Exercise details: Restate the data that follows exactly as it stands, beginning with the first line and ending with the line that contains "2015 1:24 am".

BEGIN Material provided

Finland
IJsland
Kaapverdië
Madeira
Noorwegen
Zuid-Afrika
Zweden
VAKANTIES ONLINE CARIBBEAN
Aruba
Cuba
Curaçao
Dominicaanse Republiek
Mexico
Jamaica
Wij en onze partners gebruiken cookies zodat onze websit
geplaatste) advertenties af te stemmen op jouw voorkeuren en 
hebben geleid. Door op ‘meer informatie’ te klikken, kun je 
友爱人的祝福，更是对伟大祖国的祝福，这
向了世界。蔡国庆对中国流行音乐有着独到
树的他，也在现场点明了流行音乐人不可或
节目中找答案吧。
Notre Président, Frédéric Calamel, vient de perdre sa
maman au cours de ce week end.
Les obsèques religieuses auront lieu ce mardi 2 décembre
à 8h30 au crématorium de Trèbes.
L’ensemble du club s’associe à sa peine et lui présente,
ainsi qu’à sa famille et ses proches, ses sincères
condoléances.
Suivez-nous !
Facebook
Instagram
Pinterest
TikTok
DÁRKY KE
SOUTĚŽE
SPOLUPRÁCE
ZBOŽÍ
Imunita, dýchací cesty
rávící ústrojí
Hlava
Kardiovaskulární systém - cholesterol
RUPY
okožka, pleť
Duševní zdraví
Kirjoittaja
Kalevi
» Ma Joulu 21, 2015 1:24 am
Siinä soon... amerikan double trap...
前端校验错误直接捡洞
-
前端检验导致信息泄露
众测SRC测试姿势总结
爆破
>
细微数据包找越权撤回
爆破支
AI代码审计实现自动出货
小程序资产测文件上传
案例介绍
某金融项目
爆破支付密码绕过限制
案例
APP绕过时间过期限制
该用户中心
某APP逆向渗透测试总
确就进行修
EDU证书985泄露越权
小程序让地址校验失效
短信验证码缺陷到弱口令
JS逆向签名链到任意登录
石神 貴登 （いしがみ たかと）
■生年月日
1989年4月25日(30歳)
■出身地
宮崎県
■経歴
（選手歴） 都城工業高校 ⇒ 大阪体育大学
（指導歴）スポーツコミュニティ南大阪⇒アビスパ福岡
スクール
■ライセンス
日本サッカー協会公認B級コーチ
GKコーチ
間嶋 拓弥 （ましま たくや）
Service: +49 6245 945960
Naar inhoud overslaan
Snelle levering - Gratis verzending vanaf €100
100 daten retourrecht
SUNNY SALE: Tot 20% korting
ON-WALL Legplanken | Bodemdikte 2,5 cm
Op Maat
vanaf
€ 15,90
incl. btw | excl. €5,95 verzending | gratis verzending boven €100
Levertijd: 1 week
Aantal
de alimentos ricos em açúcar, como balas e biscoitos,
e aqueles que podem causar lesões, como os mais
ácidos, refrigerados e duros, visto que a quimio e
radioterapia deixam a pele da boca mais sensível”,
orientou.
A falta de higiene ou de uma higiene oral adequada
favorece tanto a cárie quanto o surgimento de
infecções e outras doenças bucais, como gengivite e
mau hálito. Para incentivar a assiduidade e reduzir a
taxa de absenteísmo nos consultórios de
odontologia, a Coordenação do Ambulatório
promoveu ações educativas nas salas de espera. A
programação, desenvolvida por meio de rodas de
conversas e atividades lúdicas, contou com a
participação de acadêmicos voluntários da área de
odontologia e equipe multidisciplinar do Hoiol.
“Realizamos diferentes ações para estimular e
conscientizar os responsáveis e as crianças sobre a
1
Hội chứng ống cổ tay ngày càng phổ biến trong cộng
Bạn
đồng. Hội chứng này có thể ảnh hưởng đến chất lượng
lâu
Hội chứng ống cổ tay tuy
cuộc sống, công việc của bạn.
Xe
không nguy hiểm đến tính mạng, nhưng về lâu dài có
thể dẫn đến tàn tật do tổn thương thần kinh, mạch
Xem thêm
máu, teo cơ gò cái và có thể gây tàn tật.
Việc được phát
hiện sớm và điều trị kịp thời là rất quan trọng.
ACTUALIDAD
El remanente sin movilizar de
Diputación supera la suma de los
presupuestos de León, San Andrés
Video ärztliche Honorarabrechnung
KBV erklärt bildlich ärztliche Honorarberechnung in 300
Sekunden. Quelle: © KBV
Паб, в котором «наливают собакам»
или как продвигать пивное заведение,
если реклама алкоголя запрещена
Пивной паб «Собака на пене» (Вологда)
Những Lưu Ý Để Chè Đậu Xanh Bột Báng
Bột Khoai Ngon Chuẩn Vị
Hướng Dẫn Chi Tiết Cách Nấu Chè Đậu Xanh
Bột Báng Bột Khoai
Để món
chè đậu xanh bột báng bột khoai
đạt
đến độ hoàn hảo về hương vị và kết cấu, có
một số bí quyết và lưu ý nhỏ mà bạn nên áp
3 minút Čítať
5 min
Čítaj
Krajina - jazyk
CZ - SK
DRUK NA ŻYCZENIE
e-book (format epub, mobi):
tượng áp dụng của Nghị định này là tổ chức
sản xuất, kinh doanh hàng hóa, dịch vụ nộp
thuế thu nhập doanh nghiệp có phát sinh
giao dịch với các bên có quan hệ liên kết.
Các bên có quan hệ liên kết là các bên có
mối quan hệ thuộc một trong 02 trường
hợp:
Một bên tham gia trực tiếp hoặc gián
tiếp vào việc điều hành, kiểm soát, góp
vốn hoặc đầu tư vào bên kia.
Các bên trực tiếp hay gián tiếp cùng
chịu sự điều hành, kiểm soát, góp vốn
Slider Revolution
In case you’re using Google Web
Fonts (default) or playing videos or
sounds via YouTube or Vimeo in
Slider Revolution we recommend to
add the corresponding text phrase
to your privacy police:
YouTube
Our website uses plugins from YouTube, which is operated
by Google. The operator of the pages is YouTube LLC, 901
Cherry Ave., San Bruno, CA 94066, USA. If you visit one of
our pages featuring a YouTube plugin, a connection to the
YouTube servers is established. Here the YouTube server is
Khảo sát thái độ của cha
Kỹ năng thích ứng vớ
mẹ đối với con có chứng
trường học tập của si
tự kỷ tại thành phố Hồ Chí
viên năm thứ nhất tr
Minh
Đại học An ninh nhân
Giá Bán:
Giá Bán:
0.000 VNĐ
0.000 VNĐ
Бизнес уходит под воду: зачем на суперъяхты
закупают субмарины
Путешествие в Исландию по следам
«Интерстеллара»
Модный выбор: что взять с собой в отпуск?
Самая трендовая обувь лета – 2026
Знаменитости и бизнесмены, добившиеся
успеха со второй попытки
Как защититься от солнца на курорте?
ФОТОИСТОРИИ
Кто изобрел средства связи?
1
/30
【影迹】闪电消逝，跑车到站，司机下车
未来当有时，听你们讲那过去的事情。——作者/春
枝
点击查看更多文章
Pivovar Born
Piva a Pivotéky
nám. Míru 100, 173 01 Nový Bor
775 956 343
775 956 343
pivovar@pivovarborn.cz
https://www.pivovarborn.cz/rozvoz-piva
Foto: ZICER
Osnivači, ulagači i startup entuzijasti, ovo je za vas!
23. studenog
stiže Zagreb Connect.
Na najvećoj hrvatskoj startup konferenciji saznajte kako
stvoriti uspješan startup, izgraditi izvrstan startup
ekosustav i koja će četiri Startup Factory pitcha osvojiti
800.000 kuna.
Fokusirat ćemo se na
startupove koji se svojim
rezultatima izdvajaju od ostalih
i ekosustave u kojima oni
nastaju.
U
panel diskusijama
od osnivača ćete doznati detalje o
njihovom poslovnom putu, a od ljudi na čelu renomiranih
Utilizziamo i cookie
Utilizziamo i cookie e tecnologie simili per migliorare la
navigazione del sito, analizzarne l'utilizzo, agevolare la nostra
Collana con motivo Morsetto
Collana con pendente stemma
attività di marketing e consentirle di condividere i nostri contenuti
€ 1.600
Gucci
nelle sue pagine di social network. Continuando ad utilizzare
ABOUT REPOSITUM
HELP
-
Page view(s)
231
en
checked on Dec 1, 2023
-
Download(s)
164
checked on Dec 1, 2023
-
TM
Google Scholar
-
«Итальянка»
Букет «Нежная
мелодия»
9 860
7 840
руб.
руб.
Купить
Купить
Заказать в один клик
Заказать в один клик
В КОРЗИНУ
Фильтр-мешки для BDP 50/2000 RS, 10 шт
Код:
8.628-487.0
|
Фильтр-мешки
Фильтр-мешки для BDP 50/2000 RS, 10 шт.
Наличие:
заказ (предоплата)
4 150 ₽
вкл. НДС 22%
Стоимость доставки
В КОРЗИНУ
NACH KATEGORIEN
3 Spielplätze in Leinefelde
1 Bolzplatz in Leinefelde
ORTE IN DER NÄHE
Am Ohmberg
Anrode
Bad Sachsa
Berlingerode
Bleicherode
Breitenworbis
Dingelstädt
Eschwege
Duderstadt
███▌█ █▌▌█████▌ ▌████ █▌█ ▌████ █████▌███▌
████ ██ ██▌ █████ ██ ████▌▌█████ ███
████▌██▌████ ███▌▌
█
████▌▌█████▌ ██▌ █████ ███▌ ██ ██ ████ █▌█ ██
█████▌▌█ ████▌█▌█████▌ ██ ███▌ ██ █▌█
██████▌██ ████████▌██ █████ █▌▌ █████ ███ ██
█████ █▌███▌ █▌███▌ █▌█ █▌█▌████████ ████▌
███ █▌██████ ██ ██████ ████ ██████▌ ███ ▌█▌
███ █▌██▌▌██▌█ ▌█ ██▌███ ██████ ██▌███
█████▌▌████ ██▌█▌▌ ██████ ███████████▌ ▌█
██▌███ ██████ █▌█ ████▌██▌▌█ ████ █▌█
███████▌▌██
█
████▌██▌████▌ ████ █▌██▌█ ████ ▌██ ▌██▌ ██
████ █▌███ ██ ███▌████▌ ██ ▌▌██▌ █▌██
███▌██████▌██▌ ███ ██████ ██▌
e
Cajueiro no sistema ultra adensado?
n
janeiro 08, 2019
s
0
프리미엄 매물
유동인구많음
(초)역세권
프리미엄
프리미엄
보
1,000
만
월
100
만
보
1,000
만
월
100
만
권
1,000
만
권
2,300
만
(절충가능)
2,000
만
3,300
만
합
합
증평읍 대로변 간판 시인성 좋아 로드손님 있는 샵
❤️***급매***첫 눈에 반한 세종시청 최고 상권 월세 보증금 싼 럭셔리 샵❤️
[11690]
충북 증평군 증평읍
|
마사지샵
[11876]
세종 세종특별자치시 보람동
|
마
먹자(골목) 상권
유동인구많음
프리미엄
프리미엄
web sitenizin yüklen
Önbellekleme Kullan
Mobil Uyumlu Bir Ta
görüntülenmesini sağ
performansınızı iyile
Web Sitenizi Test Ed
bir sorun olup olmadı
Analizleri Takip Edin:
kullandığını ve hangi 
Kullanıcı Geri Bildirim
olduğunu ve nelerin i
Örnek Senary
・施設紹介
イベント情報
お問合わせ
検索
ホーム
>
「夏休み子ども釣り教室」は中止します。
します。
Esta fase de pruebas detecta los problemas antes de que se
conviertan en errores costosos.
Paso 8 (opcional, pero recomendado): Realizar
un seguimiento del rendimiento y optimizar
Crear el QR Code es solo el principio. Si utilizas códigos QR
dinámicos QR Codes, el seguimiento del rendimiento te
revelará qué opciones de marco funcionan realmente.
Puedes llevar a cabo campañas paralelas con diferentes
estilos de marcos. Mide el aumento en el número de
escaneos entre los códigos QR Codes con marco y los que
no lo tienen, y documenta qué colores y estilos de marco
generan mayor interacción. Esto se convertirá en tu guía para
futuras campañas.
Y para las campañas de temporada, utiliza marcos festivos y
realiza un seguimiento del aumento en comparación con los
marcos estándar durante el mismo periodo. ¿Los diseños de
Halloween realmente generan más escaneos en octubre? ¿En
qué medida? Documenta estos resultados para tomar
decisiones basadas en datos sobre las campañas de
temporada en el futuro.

END Material provided

Output:
Finland
IJsland
Kaapverdië
Madeira
Noorwegen
Zuid-Afrika
Zweden
VAKANTIES ONLINE CARIBBEAN
Aruba
Cuba
Curaçao
Dominicaanse Republiek
Mexico
Jamaica
Wij en onze partners gebruiken cookies zodat onze websit
geplaatste) advertenties af te stemmen op jouw voorkeuren en 
hebben geleid. Door op ‘meer informatie’ te klikken, kun je 
友爱人的祝福，更是对伟大祖国的祝福，这
向了世界。蔡国庆对中国流行音乐有着独到
树的他，也在现场点明了流行音乐人不可或
节目中找答案吧。
Notre Président, Frédéric Calamel, vient de perdre sa
maman au cours de ce week end.
Les obsèques religieuses auront lieu ce mardi 2 décembre
à 8h30 au crématorium de Trèbes.
L’ensemble du club s’associe à sa peine et lui présente,
ainsi qu’à sa famille et ses proches, ses sincères
condoléances.
Suivez-nous !
Facebook
Instagram
Pinterest
TikTok
DÁRKY KE
SOUTĚŽE
SPOLUPRÁCE
ZBOŽÍ
Imunita, dýchací cesty
rávící ústrojí
Hlava
Kardiovaskulární systém - cholesterol
RUPY
okožka, pleť
Duševní zdraví
Kirjoittaja
Kalevi
» Ma Joulu 21, 2015 1:24 am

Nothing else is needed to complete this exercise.